> [EXERCISE DETAILS]: All the lines below should be set down exactly, with no picture carried into the copy.

*** GIVEN RECORDS Section Begins ***

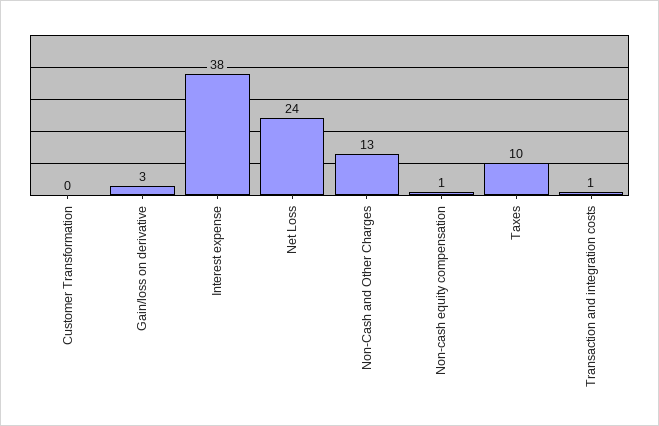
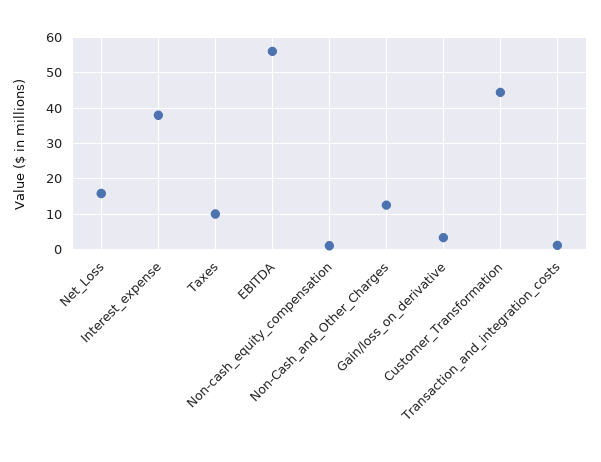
Customer Transformation: 0 -> 44
Net Loss: 24 -> 16
EBITDA: none -> 56

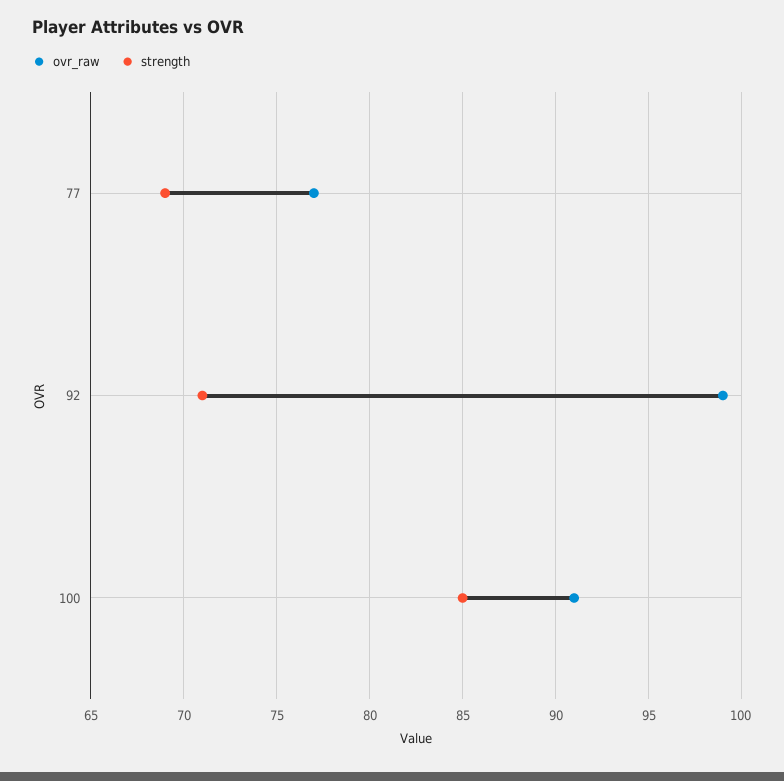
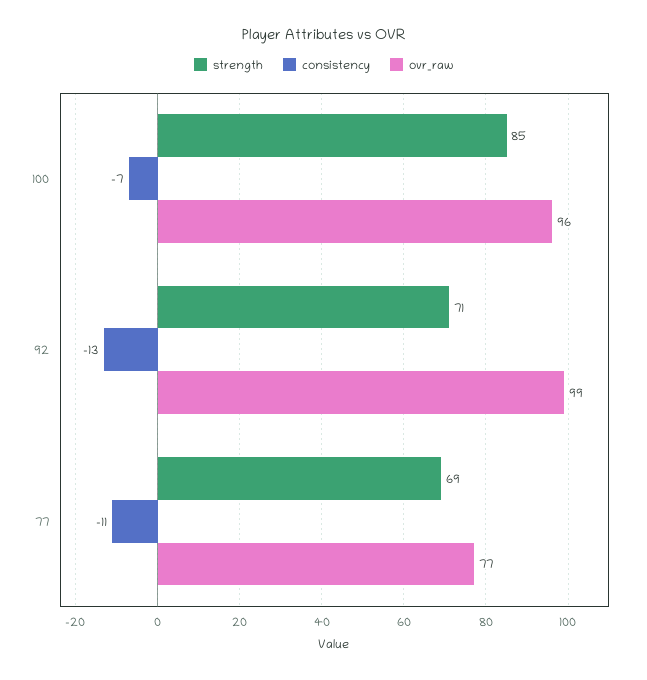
ovr_raw, 100: 91 -> 96
consistency, 100: none -> -7
consistency, 92: none -> -13
consistency, 77: none -> -11

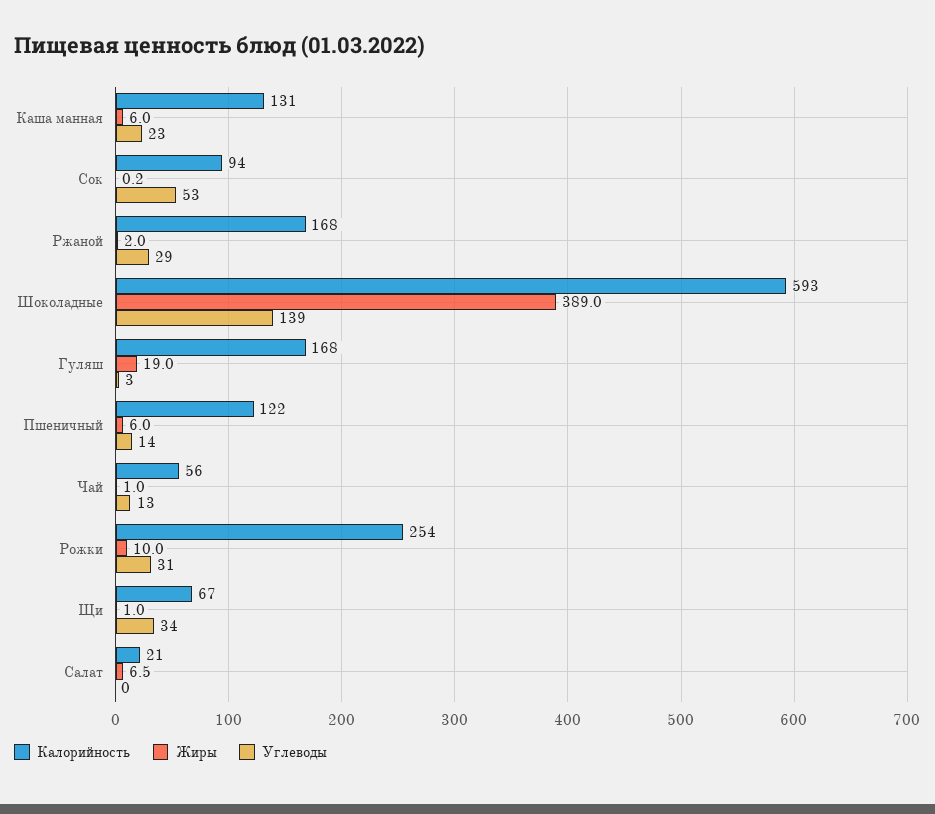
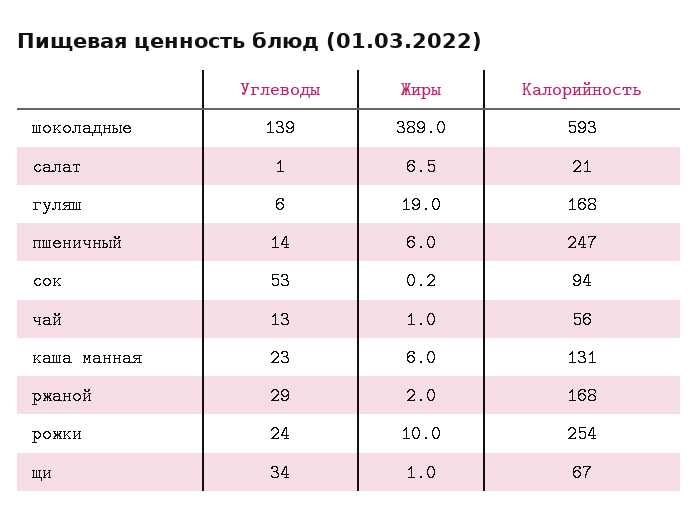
Углеводы, Гуляш: 3 -> 6
Калорийность, Пшеничный: 122 -> 247
Углеводы, Рожки: 31 -> 24
Углеводы, Салат: 0 -> 1

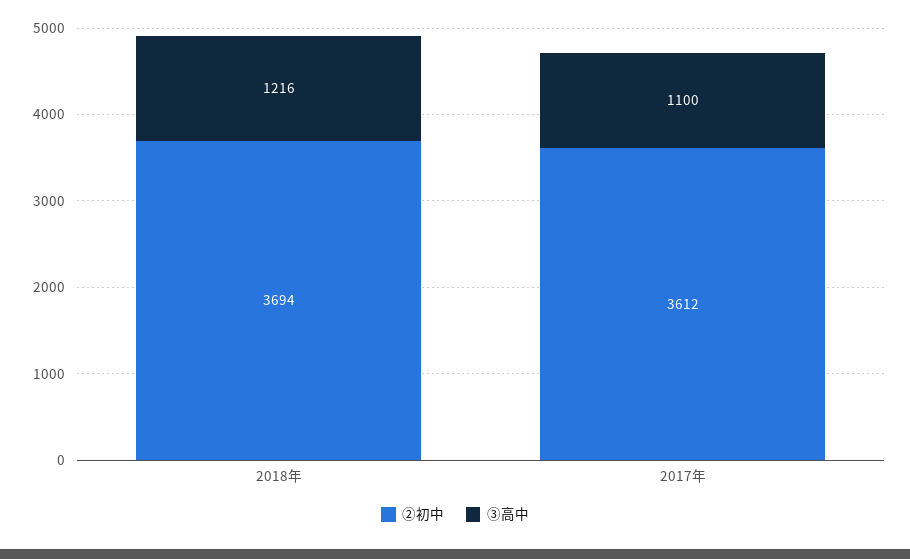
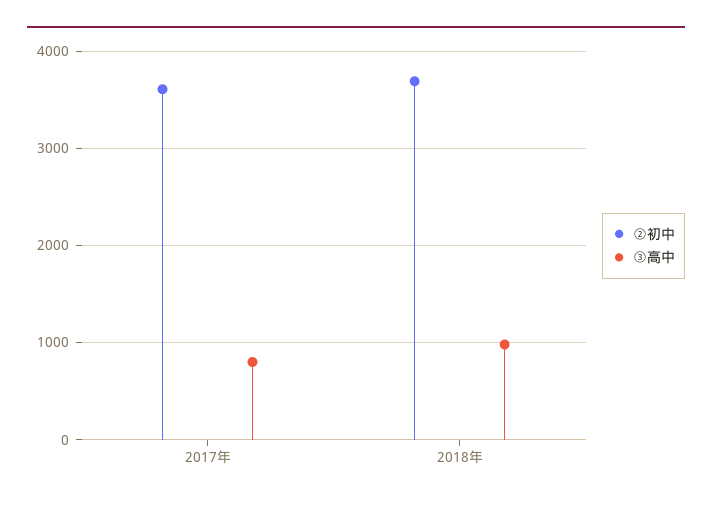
③高中, 2018年: 1216 -> 1000
③高中, 2017年: 1100 -> 800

*** GIVEN RECORDS Section Ends ***

> [TASK ANSWER]:
Customer Transformation: 0 -> 44
Net Loss: 24 -> 16
EBITDA: none -> 56

ovr_raw, 100: 91 -> 96
consistency, 100: none -> -7
consistency, 92: none -> -13
consistency, 77: none -> -11

Углеводы, Гуляш: 3 -> 6
Калорийность, Пшеничный: 122 -> 247
Углеводы, Рожки: 31 -> 24
Углеводы, Салат: 0 -> 1

③高中, 2018年: 1216 -> 1000
③高中, 2017年: 1100 -> 800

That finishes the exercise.